El Inabie destacó que ese servicio permite detectar, evaluar y dar seguimiento oportuno a afecciones de la nariz, oído y garganta, condiciones que puedan afectar el aprendizaje y el desarrollo de los estudiantes.
Al referirse a la importancia de esta iniciativa, el director ejecutivo de la institución, Adolfo Pérez, destacó que las atenciones de salud forman parte de las políticas de bienestar que respaldan la permanencia escolar.
“Los servicios de salud que brindamos, al igual que la alimentación escolar, contribuyen a crear las condiciones necesarias para que los estudiantes permanezcan en las aulas, uno de los objetivos prioritarios del Gobierno en materia educativa”, afirmó.
Al valorar el impacto de este servicio en las familias beneficiadas, Máxima Julissa Guerrero, madre de una estudiante y tía de otra atendidas en la sede del Inabie, agradeció a esa institución por la ayuda en la identificación y el tratamiento de las dificultades auditivas de las alumnas.
“Desde que llegamos al INABIE el trato ha sido excelente. A mis niñas les dieron los aparatitos para que pudieran escuchar mejor y, además, recibieron otros servicios como atención visual y odontológica.
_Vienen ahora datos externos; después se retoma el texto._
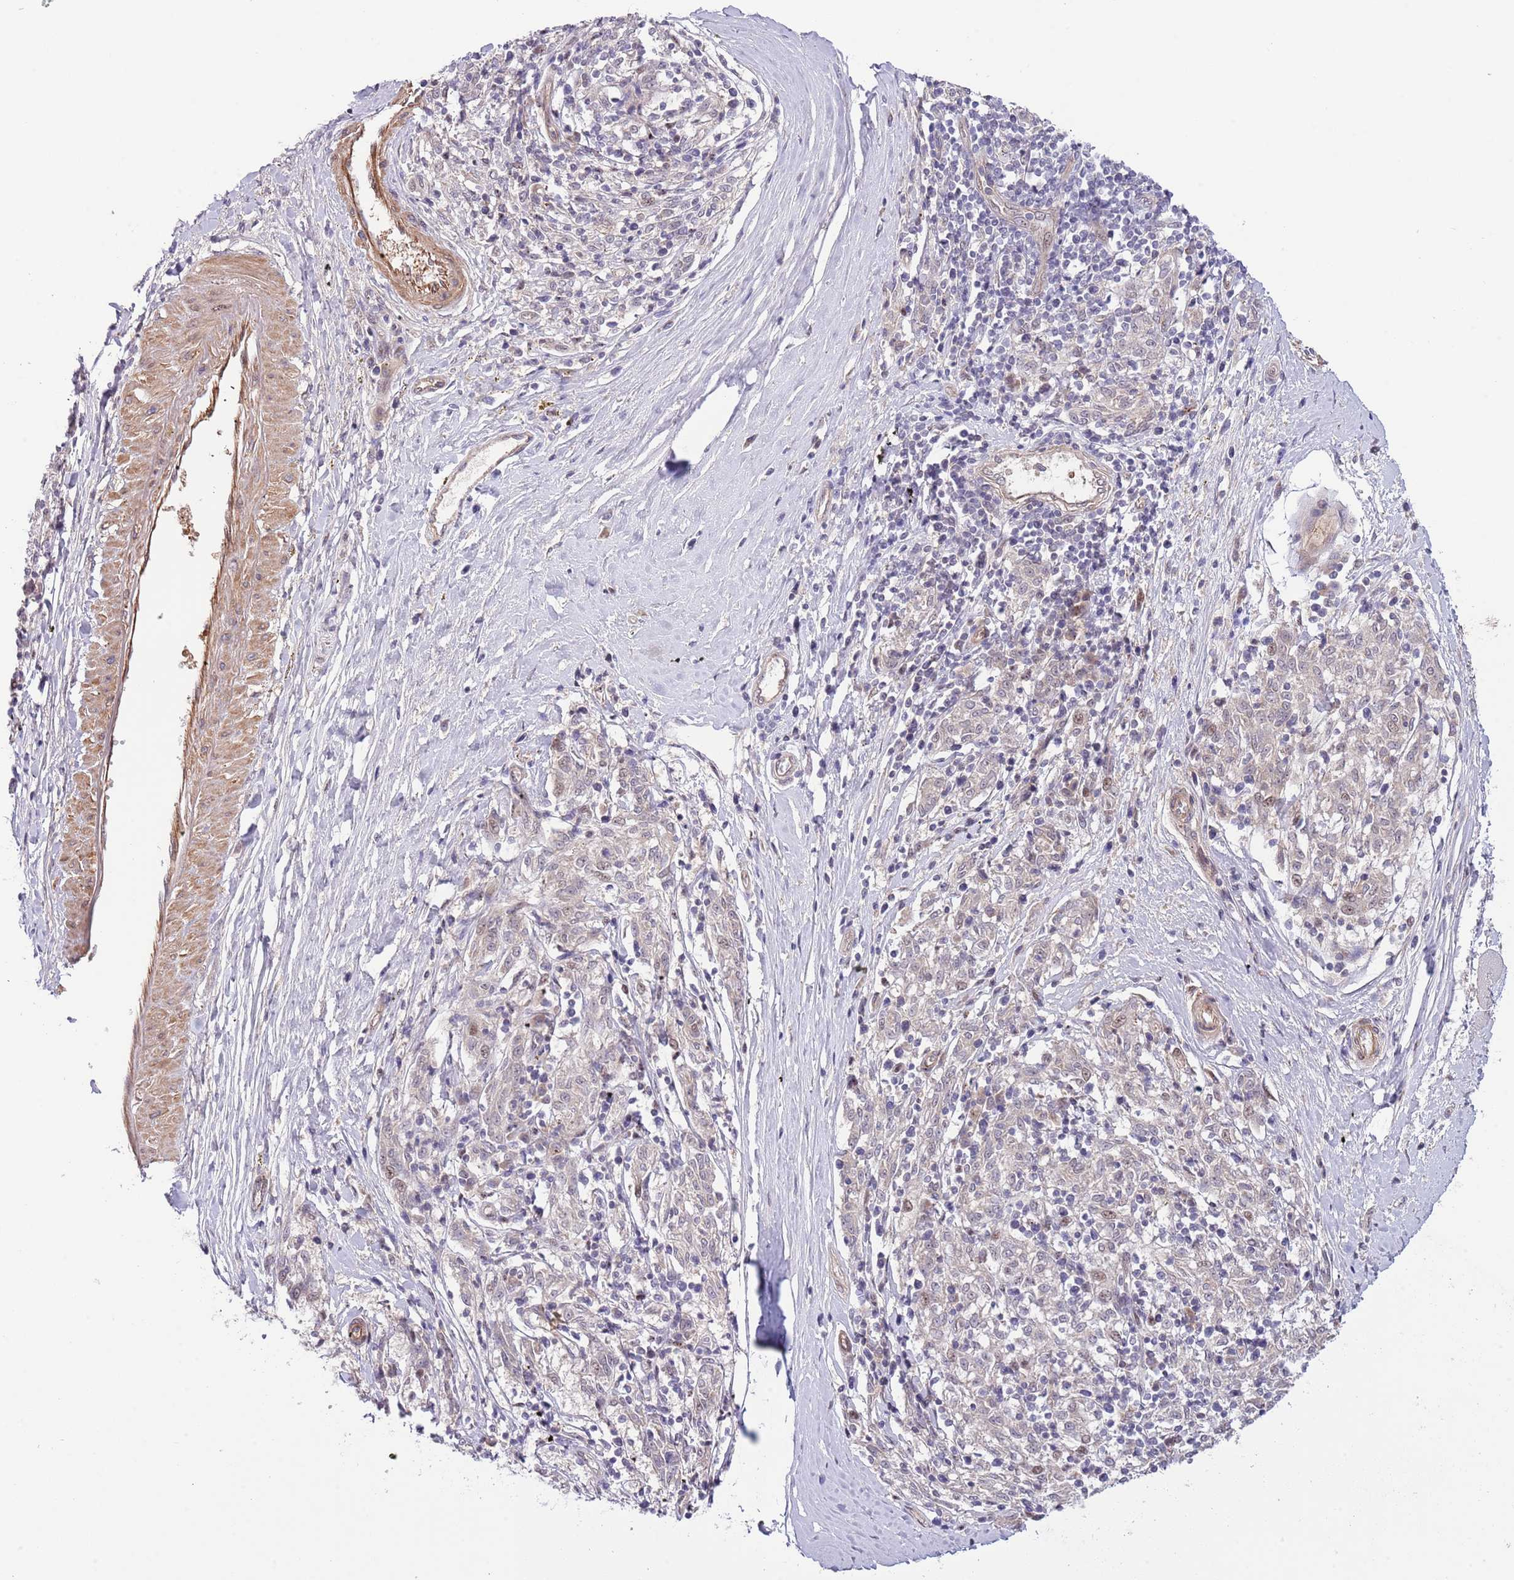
{"staining": {"intensity": "weak", "quantity": "<25%", "location": "nuclear"}, "tissue": "melanoma", "cell_type": "Tumor cells", "image_type": "cancer", "snomed": [{"axis": "morphology", "description": "Malignant melanoma, NOS"}, {"axis": "topography", "description": "Skin"}], "caption": "IHC of malignant melanoma reveals no positivity in tumor cells. Nuclei are stained in blue.", "gene": "PRR16", "patient": {"sex": "female", "age": 72}}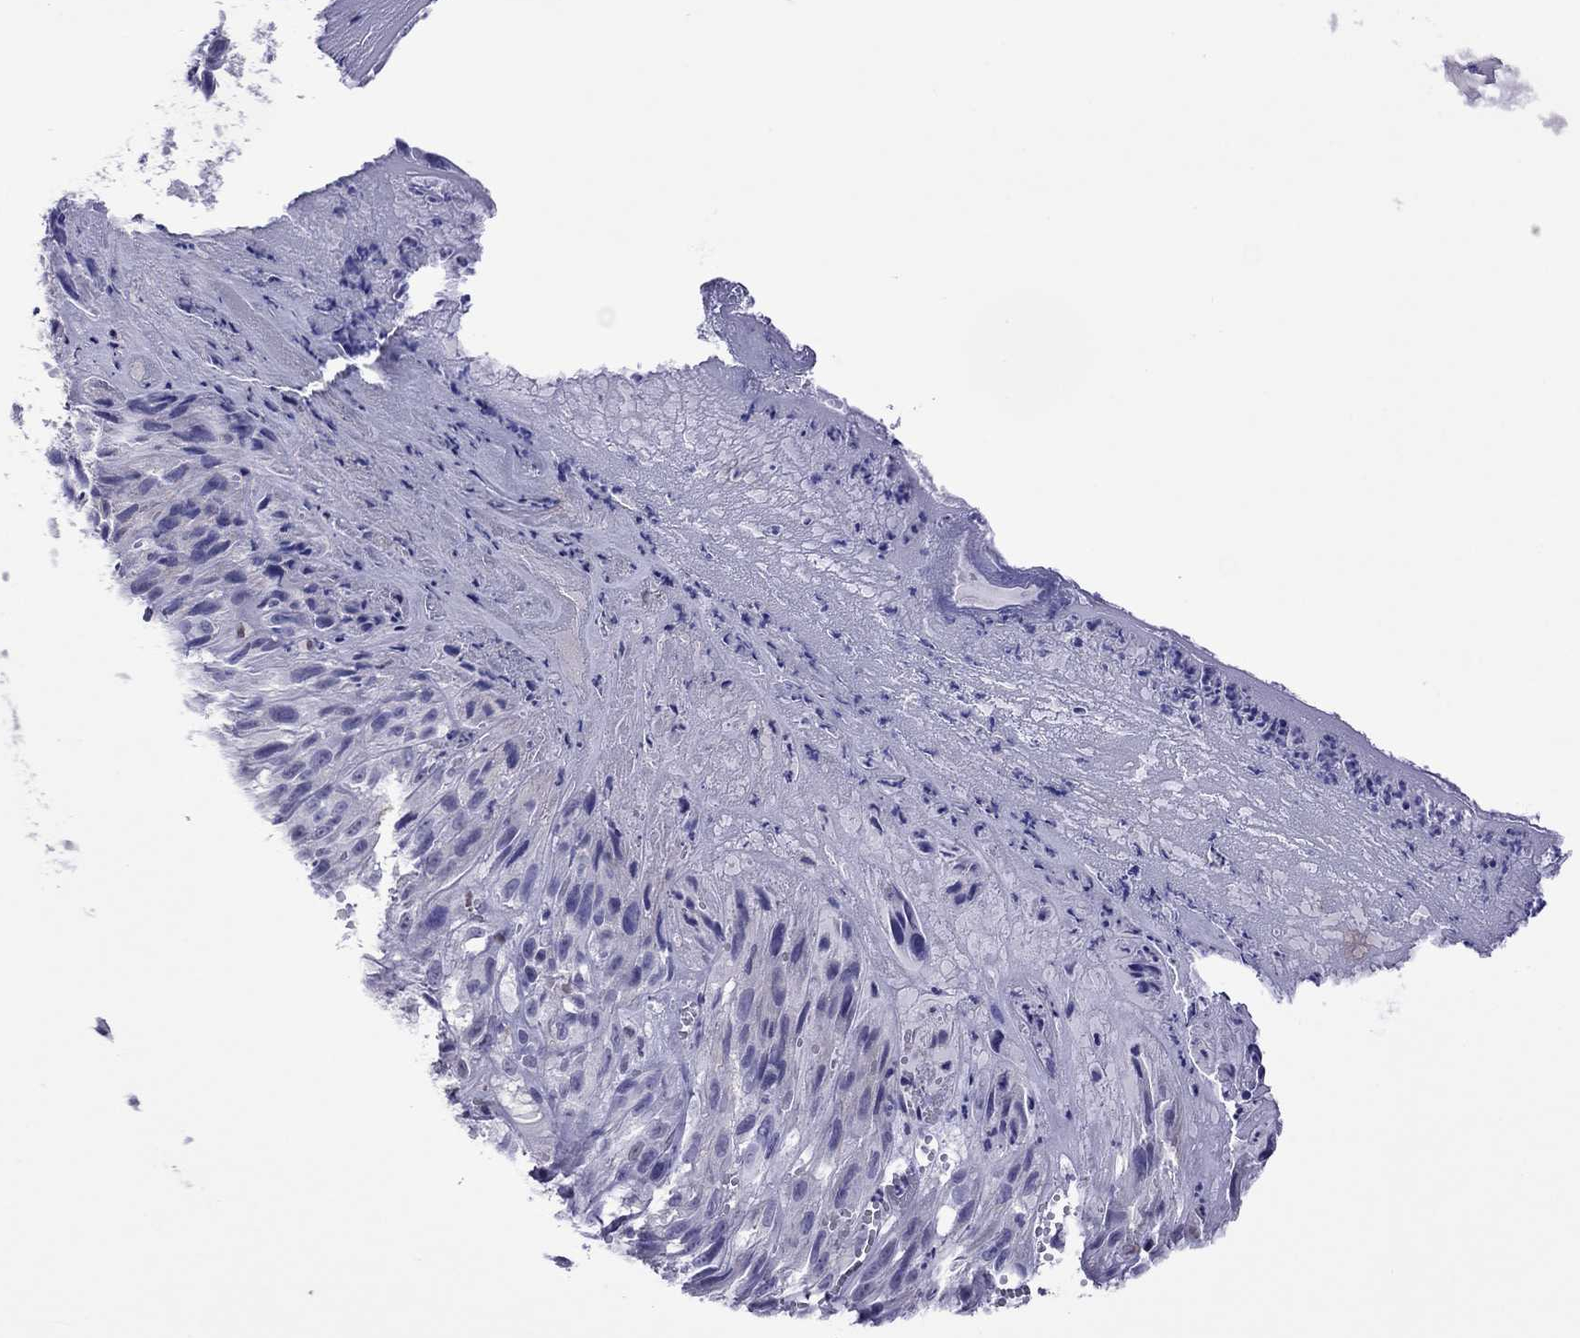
{"staining": {"intensity": "negative", "quantity": "none", "location": "none"}, "tissue": "melanoma", "cell_type": "Tumor cells", "image_type": "cancer", "snomed": [{"axis": "morphology", "description": "Malignant melanoma, NOS"}, {"axis": "topography", "description": "Skin"}], "caption": "Human malignant melanoma stained for a protein using immunohistochemistry displays no positivity in tumor cells.", "gene": "MPZ", "patient": {"sex": "male", "age": 51}}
Como madre me siento bendecida y muy agradecida, porque mis niñas ahora están tranquilas, confiadas y felices”, expresó Guerrero.
La institución informó que las consultas de otorrinolaringología se realizan en los consultorios de la sede del Inabie, los martes de 8:00 de la mañana a 4:00 de la tarde y los miércoles de 1:00 a 4:00 de la tarde.
Evaluaciones especializadas
La institución explicó que el proceso de atención inicia con una valoración clínica especializada en otorrinolaringología, realizada durante jornadas de salud o consultas programadas, donde se evalúan condiciones frecuentes como hipoacusia, otitis recurrente o crónica, acúfenos, vértigo, trastornos del lenguaje asociados a déficit auditivo, obstrucción nasal crónica, amigdalitis recurrente y apnea del sueño, entre otras afecciones.
Indicó que, de acuerdo con los hallazgos clínicos, a los estudiantes se les indican pruebas diagnósticas complementarias, entre ellas otoscopía y microscopía ótica, audiometría tonal y logo audiometría.
A los mayores de cinco o seis años se les indican de timpanometría, pruebas vestibulares en casos de alteraciones del equilibrio, además de evaluaciones del habla y el lenguaje cuando se identifica impacto en la comunicación.